Using those attention matrices with less parameters then allows the model to have inputs having a bigger sequence
length.

### Axial positional encodings

[Reformer](model_doc/reformer) uses axial positional encodings: in traditional transformer models, the positional encoding
E is a matrix of size \\(l\\) by \\(d\\), \\(l\\) being the sequence length and \\(d\\) the dimension of the
hidden state. If you have very long texts, this matrix can be huge and take way too much space on the GPU. To alleviate
that, axial positional encodings consist of factorizing that big matrix E in two smaller matrices E1 and E2, with
dimensions \\(l_{1} \times d_{1}\\) and \\(l_{2} \times d_{2}\\), such that \\(l_{1} \times l_{2} = l\\) and
\\(d_{1} + d_{2} = d\\) (with the product for the lengths, this ends up being way smaller). The embedding for time
step \\(j\\) in E is obtained by concatenating the embeddings for timestep \\(j \% l1\\) in E1 and \\(j // l1\\)
in E2.

## Conclusion[[conclusion]]

In this section, we've explored the three main Transformer architectures and some specialized attention mechanisms.

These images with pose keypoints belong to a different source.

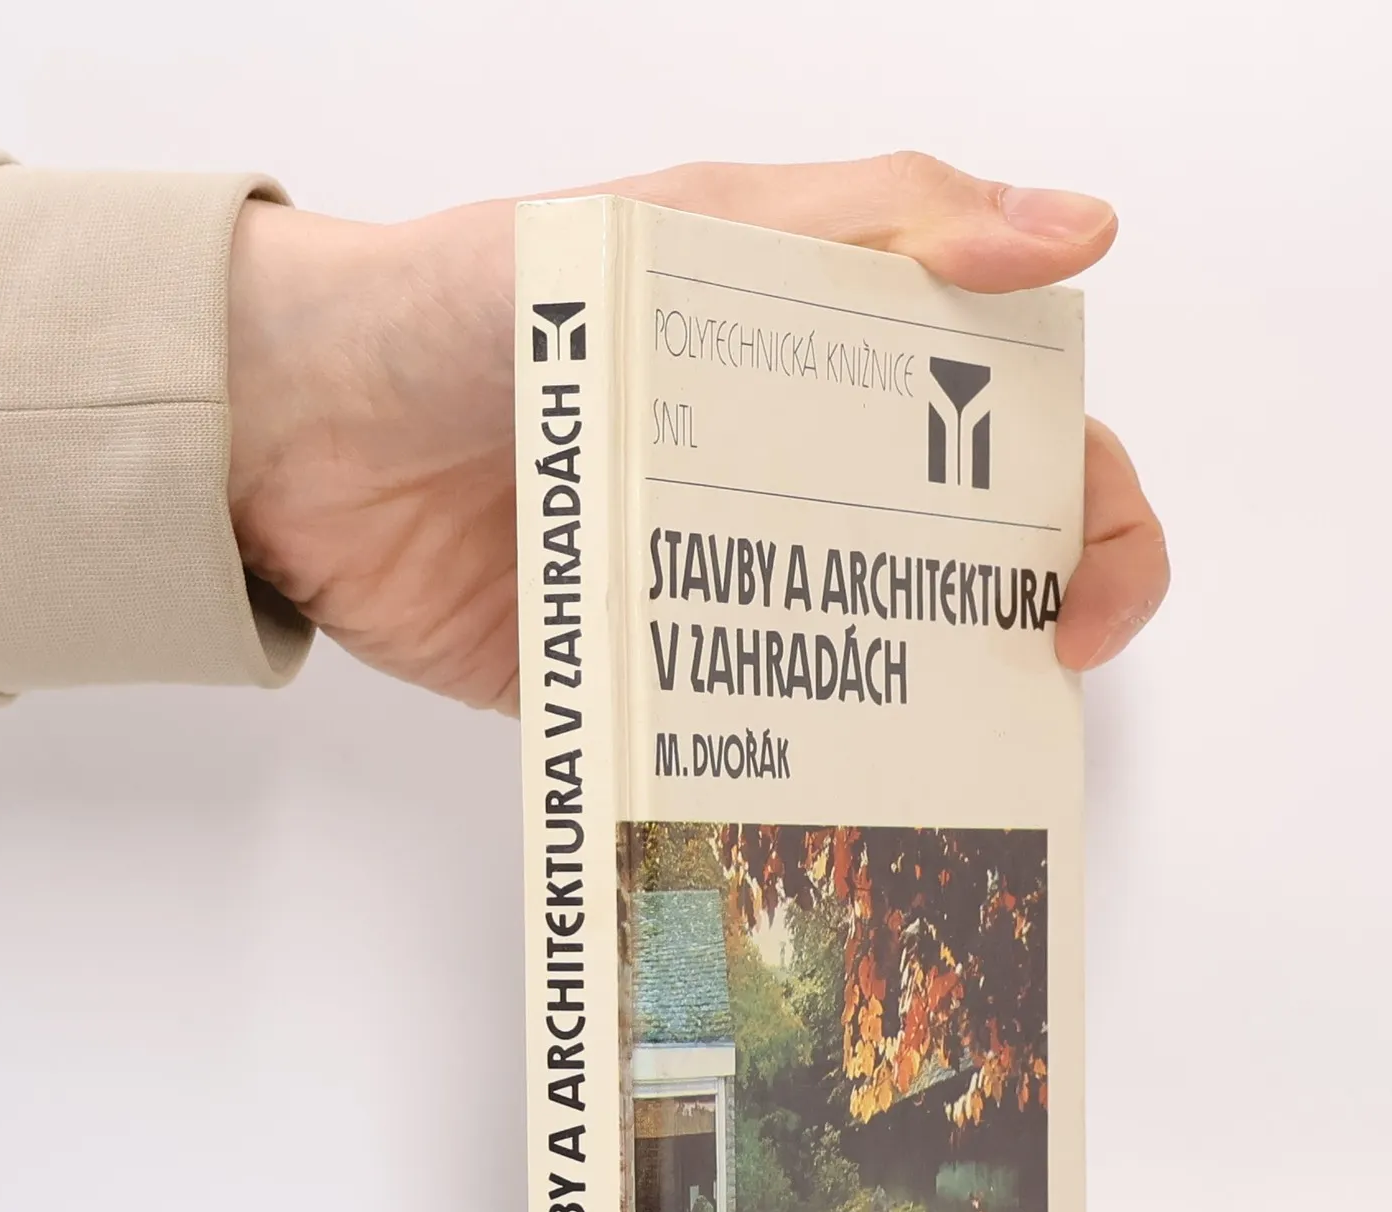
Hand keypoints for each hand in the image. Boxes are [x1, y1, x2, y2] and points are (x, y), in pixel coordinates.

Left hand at [226, 153, 1168, 711]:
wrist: (299, 429)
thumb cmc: (488, 300)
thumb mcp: (696, 225)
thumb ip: (884, 224)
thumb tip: (1082, 232)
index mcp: (840, 370)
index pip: (1024, 438)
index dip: (1092, 514)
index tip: (1082, 594)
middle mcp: (806, 488)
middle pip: (976, 568)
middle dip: (1037, 627)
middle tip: (1036, 679)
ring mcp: (731, 597)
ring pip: (878, 672)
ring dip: (929, 717)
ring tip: (945, 758)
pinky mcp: (654, 688)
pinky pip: (751, 745)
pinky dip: (798, 779)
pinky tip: (832, 808)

Understanding these architectural differences is crucial for selecting the right model for your specific NLP task.

As we move forward in the course, you'll get hands-on experience with these different architectures and learn how to fine-tune them for your specific needs. In the next section, we'll look at some of the limitations and biases present in these models that you should be aware of when deploying them.